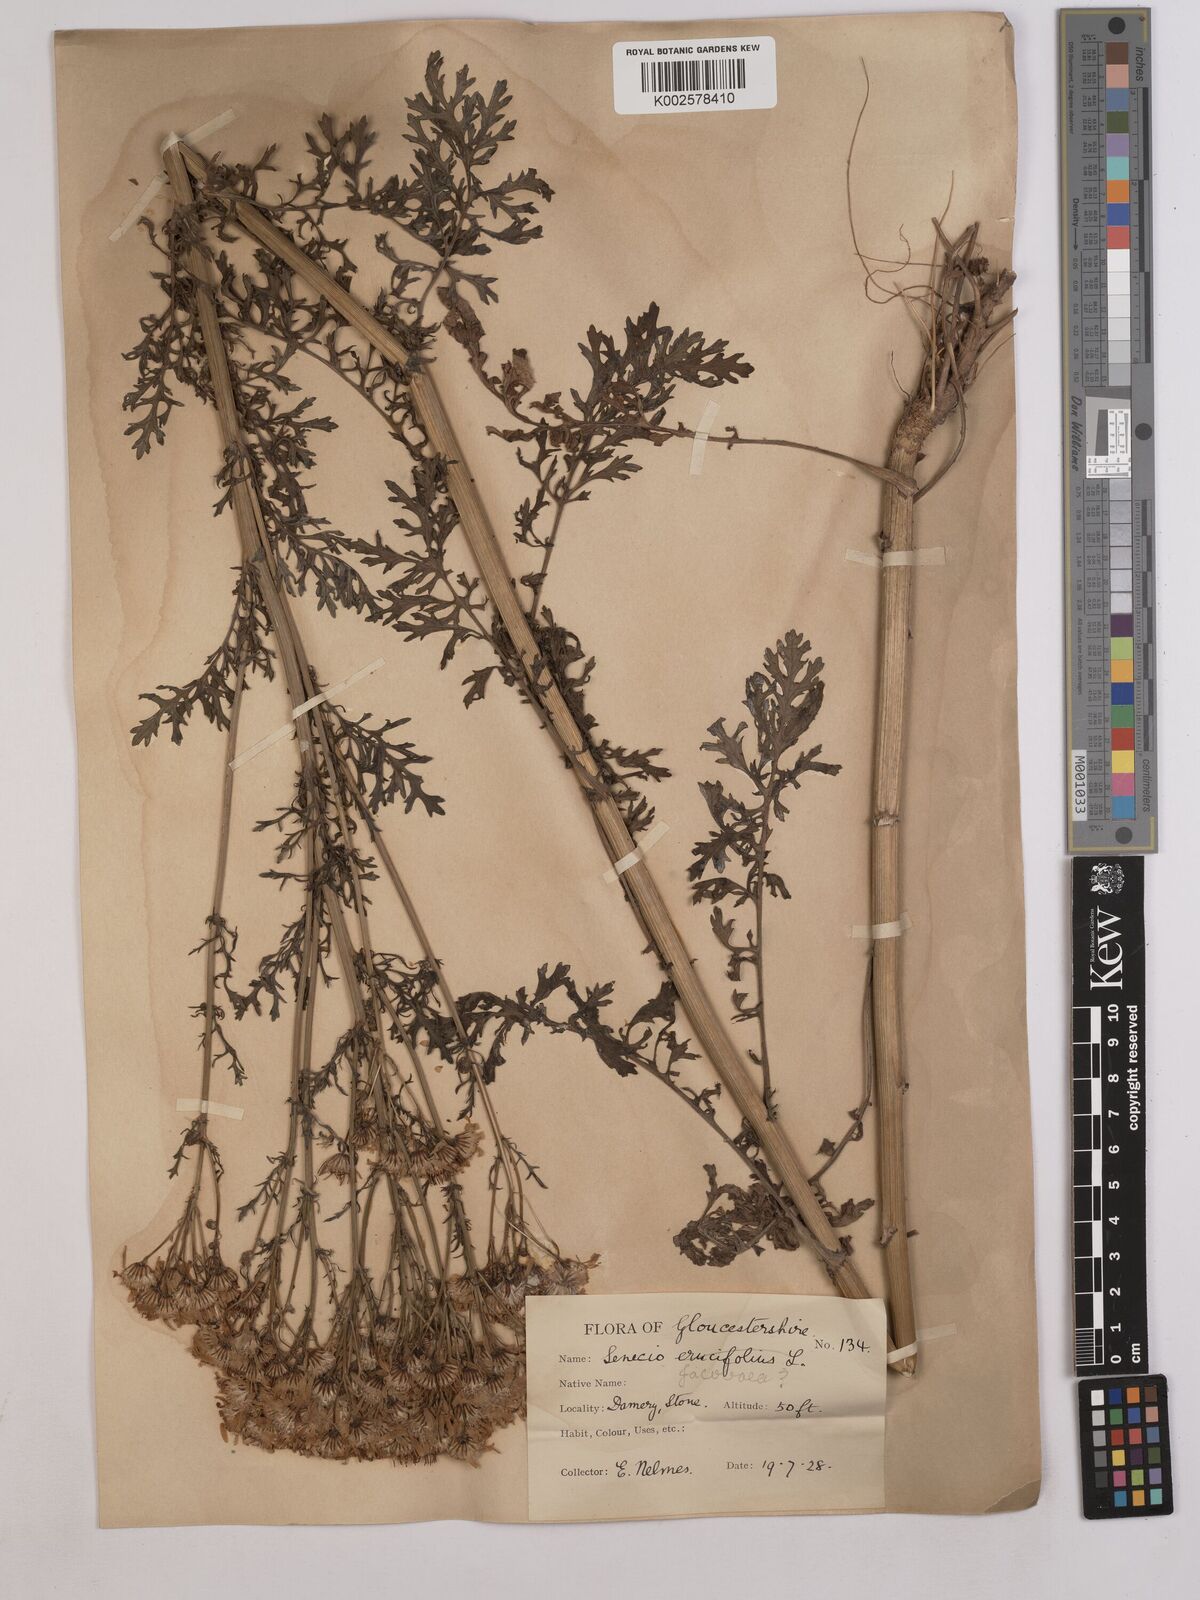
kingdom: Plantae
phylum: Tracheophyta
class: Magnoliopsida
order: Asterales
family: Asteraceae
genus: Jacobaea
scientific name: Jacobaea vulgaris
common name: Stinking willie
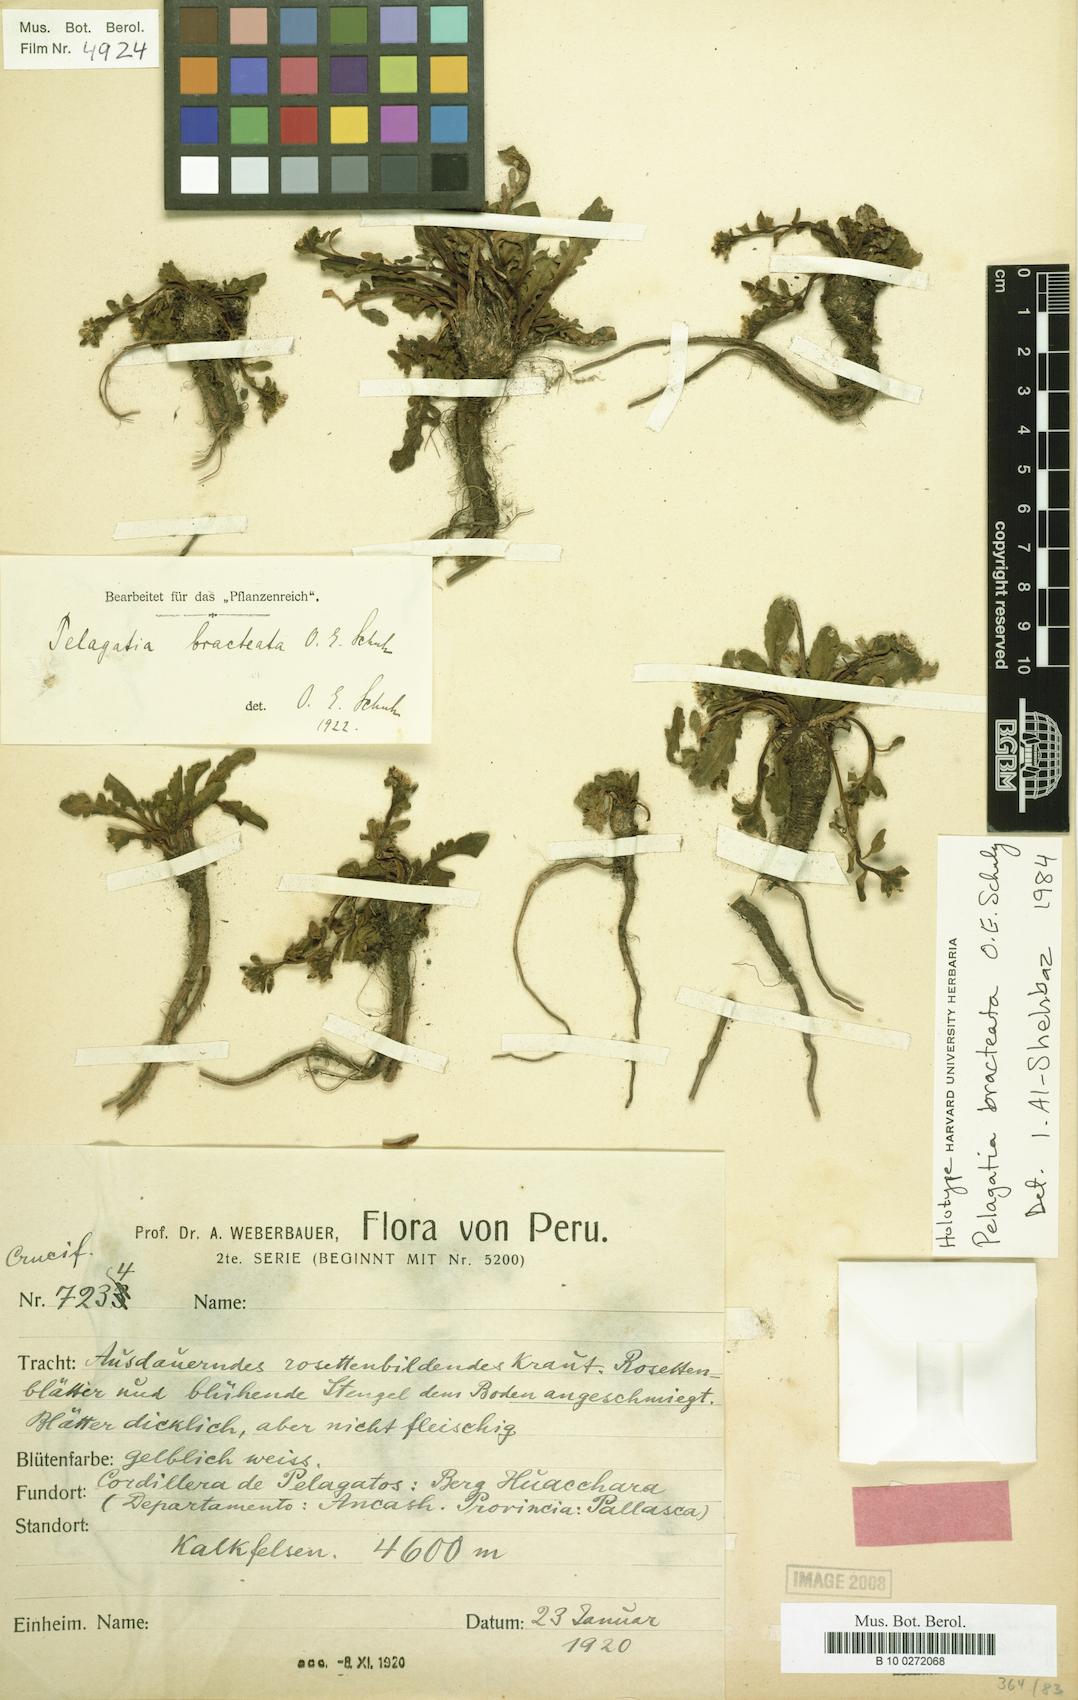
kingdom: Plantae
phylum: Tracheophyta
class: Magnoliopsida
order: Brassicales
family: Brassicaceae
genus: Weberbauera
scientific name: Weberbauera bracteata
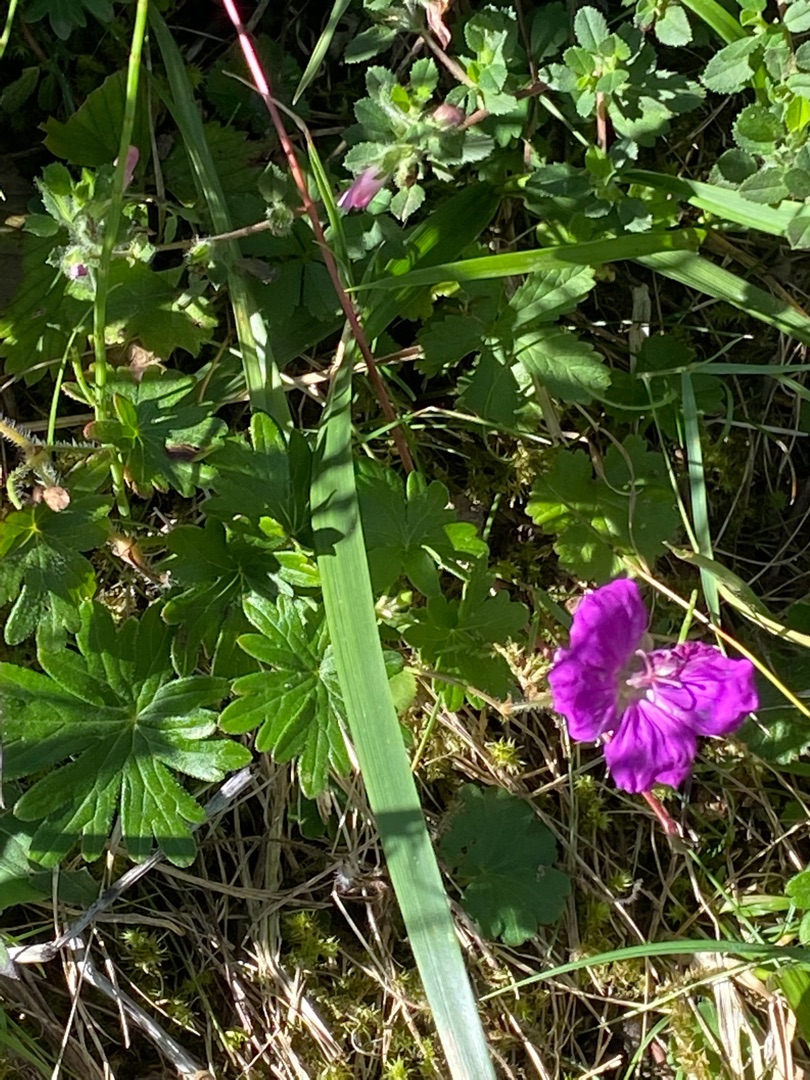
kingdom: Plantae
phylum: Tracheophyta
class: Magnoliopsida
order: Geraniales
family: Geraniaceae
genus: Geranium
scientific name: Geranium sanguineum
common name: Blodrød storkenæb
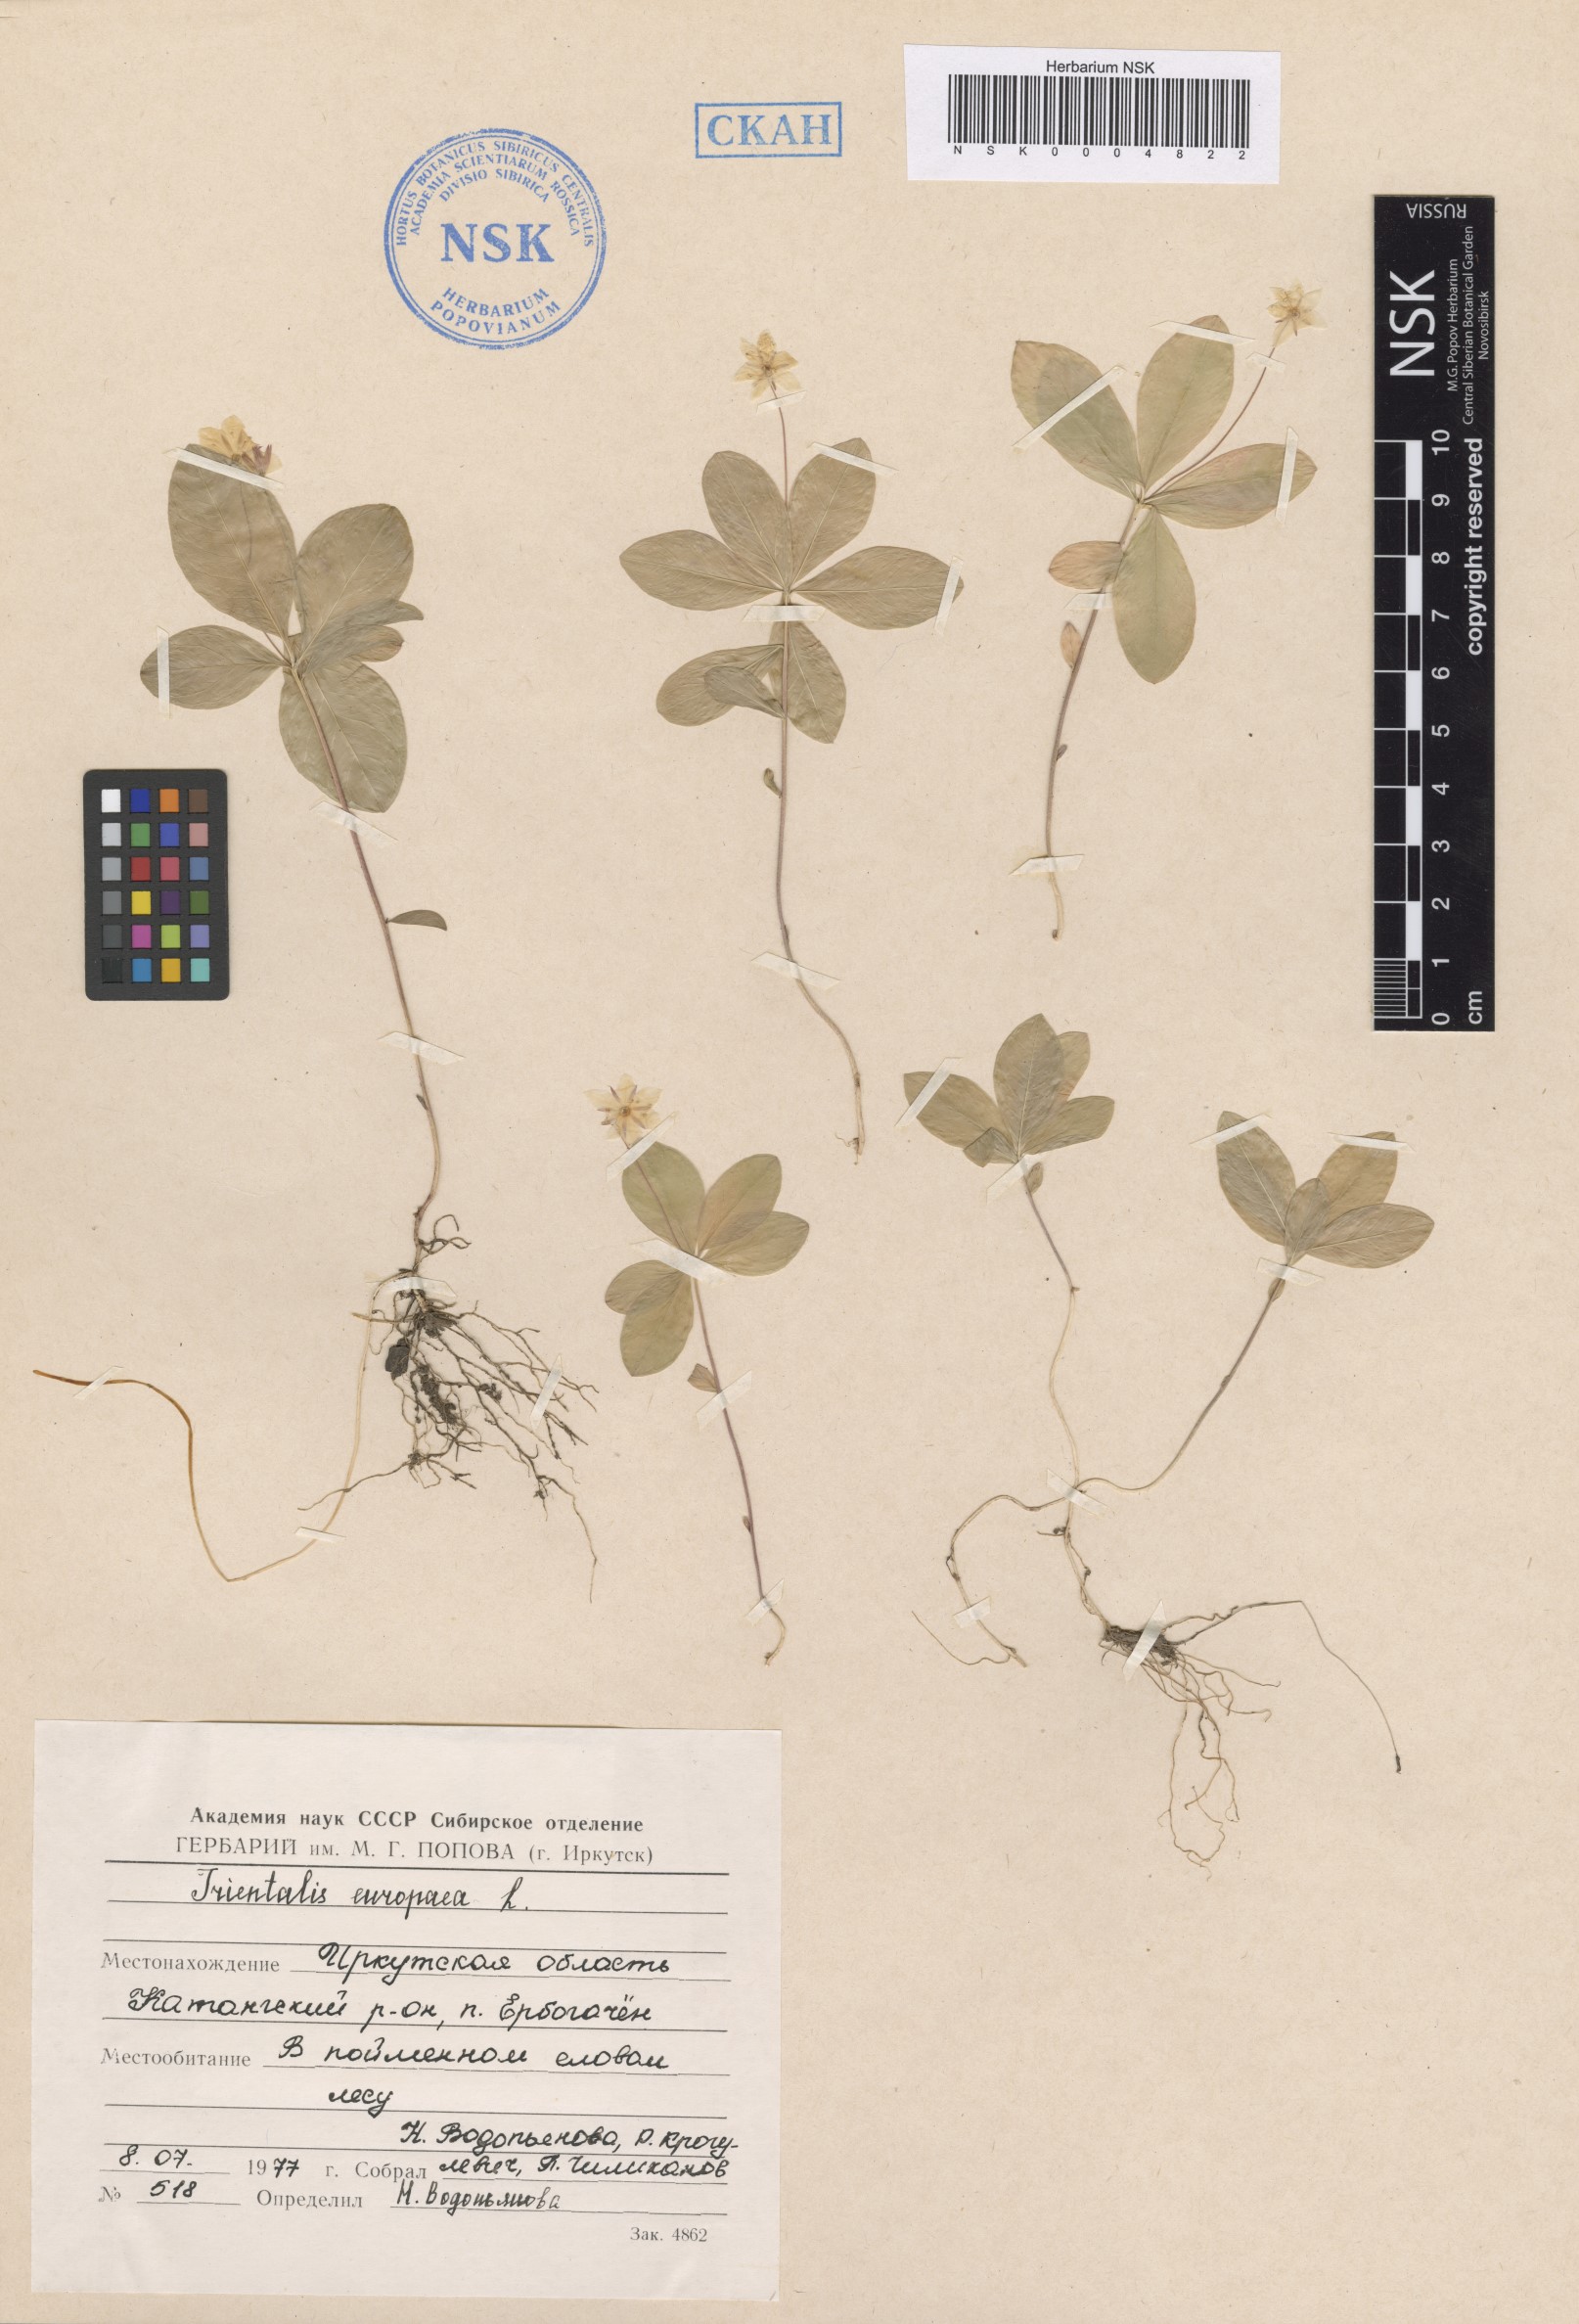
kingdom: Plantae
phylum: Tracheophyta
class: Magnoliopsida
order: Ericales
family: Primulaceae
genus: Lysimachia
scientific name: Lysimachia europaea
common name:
..........
**EXERCISE GOAL:**
Transcribe every line of text in the material above verbatim, leaving the pictures out of your answer.

**RIGHT ANSWER:**
kingdom: Plantae
phylum: Tracheophyta
class: Magnoliopsida
order: Asterales
family: Asteraceae
genus: Jacobaea
scientific name: Jacobaea vulgaris
common name: Stinking willie
kingdom: Plantae
phylum: Tracheophyta
class: Magnoliopsida
order: Brassicales
family: Brassicaceae
genus: Weberbauera
scientific name: Weberbauera bracteata
kingdom: Plantae
phylum: Tracheophyta
class: Magnoliopsida
order: Geraniales
family: Geraniaceae
genus: Geranium
scientific name: Geranium sanguineum
common name: Blodrød storkenæb
kingdom: Plantae
phylum: Tracheophyta
class: Magnoliopsida
order: Ericales
family: Primulaceae
genus: Lysimachia
scientific name: Lysimachia europaea
common name:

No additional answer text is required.